Case Study 1
The client is an upscale, national retailer who has just completed a multi-million dollar renovation of their anchor store. The renovation included elaborate marble and stone floor surfaces in each public entrance, a complete redesign of the restrooms from floor to ceiling and the introduction of 2 new cafes and a restaurant.
Upon the completion of the construction, the general contractor requested final payment. While the general contractor appeared to have lived up to or exceeded the construction contract specifications, two questions remained. How do we maintain these new floor surfaces and are they as safe, or safer, than the ones they replaced?
Call to Action
Coefficient of Friction (COF) tests were conducted on all non-carpeted surfaces in the store, both the new surfaces and those untouched. These comprehensive tests included allowing for multiple conditions, i.e. wet or dry, static or dynamic, multiple shoe surfaces and also east/west and north/south. A detailed report was produced that included the results of all the tests in a tabular form, visual representation of each surface and each condition and finally a narrative offering a summary interpretation of the results.
The general contractor was found to be in compliance with the required level of slip resistance for the new surfaces, however, this compliance only included the static, dry COF's. Under wet and dynamic conditions for each of the shoe surfaces, the desired safety levels were significantly lacking. Short of covering up the new floor surfaces with mats, the retailer was at risk.
Working together, the retailer was introduced to a new cleaning program offered by a different company that when implemented maintained the desired levels under wet conditions for both static and dynamic testing
Case Study 2
The client is a law firm that represents several grocery store chains on the west coast. It works closely with its client's safety managers in reviewing safety procedure and methods to insure they are prepared to respond to potential slip and fall injury claims by both employees and customers.
The law firm has read reports that with the downturn in the economy slip and fall claims are on the rise in parts of the country. They took reactive steps to review and compare the slip and fall claims of their clients' stores for the present year and compare them to previous years. They found that there has been a very slight increase.
Call to Action
To prepare to respond to a potential increase in fraudulent slip and fall cases the law firm has asked their clients to acquire Coefficient of Friction (COF) tests on all non-carpeted surfaces. The law firm requested that all conditions, i.e. wet or dry, static or dynamic, and multiple shoe surfaces be tested. They also requested that regular testing be done and that test results be provided.
The findings of the test revealed that the majority of floor surfaces were at a sufficient level of COE in both dry and wet conditions. But in a number of stores of one client there was found to be a below standard level of COF. In further review it was found that in some cases it was training issues of the cleaning crew and management of the cleaning schedule and some cleaning equipment also needed servicing. All issues were responded to and the floors retested to confirm the COF. Continued testing and reporting was provided as part of the client's safety program.

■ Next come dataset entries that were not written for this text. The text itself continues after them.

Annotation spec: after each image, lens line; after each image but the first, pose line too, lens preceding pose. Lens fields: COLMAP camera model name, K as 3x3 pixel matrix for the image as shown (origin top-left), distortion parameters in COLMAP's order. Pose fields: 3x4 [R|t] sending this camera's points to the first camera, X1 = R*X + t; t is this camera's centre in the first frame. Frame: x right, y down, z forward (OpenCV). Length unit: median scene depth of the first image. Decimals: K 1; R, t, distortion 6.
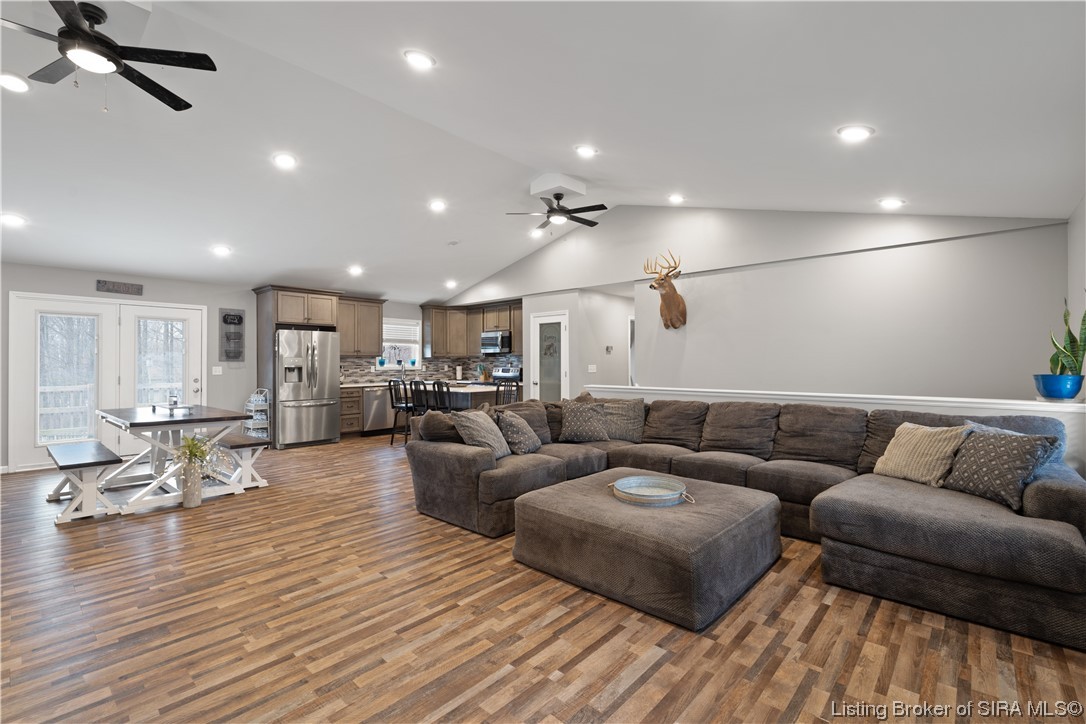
lens RADIAL K [[479.8, 0, 549.1], [0, 479.8, 363.9], [0, 0, 1]] dist [-0.004857, -0.000184]
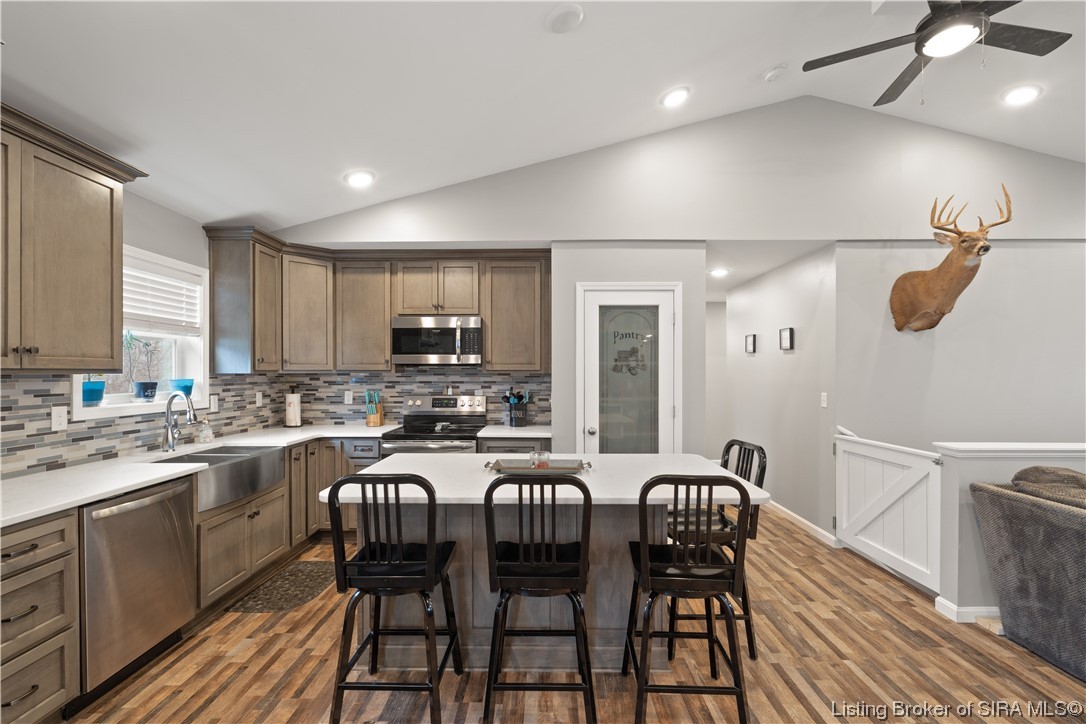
lens RADIAL K [[479.8, 0, 541.3], [0, 479.8, 374.6], [0, 0, 1]] dist [-0.004857, -0.000184]
pose [[0.754926, 0.000494, 0.655810, -0.488895], [-0.002096, 0.999996, 0.001659, -0.021569], [-0.655807, -0.002627, 0.754924, 0.893323]]
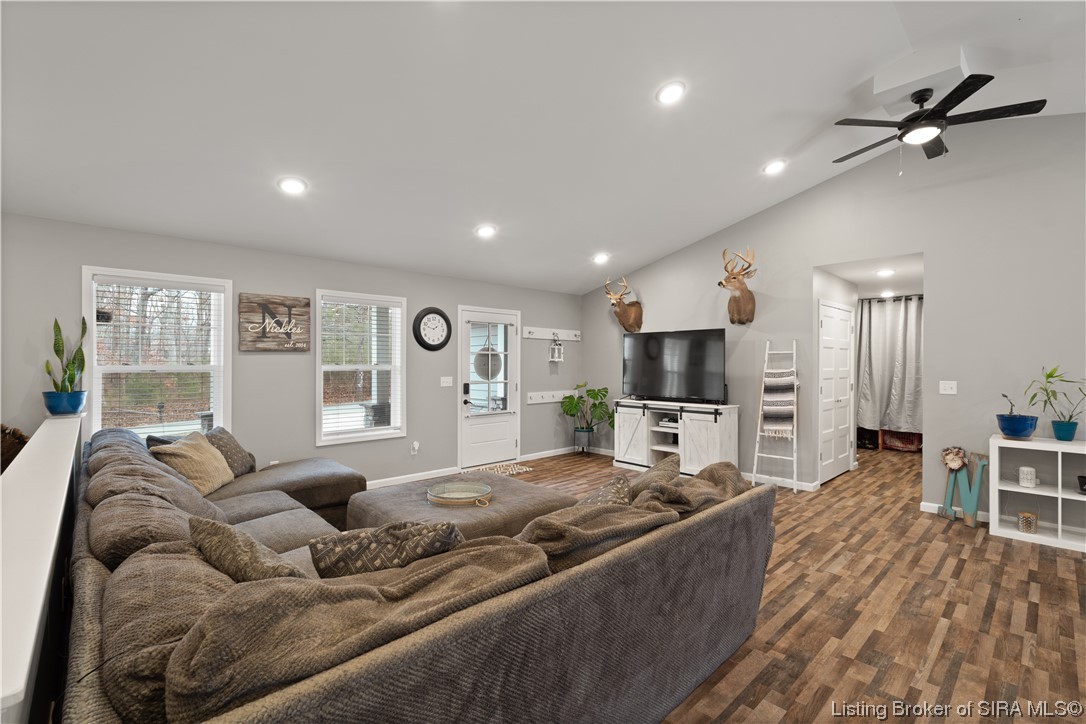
lens RADIAL K [[479.8, 0, 543.6], [0, 479.8, 365.8], [0, 0, 1]] dist [-0.004857, -0.000184]
pose [[-0.996036, 0.001462, 0.088935, -0.042942], [0.002035, 0.999978, 0.006350, -0.021227], [-0.088923, 0.006506, -0.996017, 1.055211]]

Working proactively together with the law firm a new standard was established to confirm the quality of the floor surface slip resistance. With the confidential reporting in hand the law firm's clients were assured that the floor surface met or exceeded an acceptable COF. This established a higher standard for safety for employees and customers and the law firm was given an advantage in responding to future fraudulent slip and fall claims.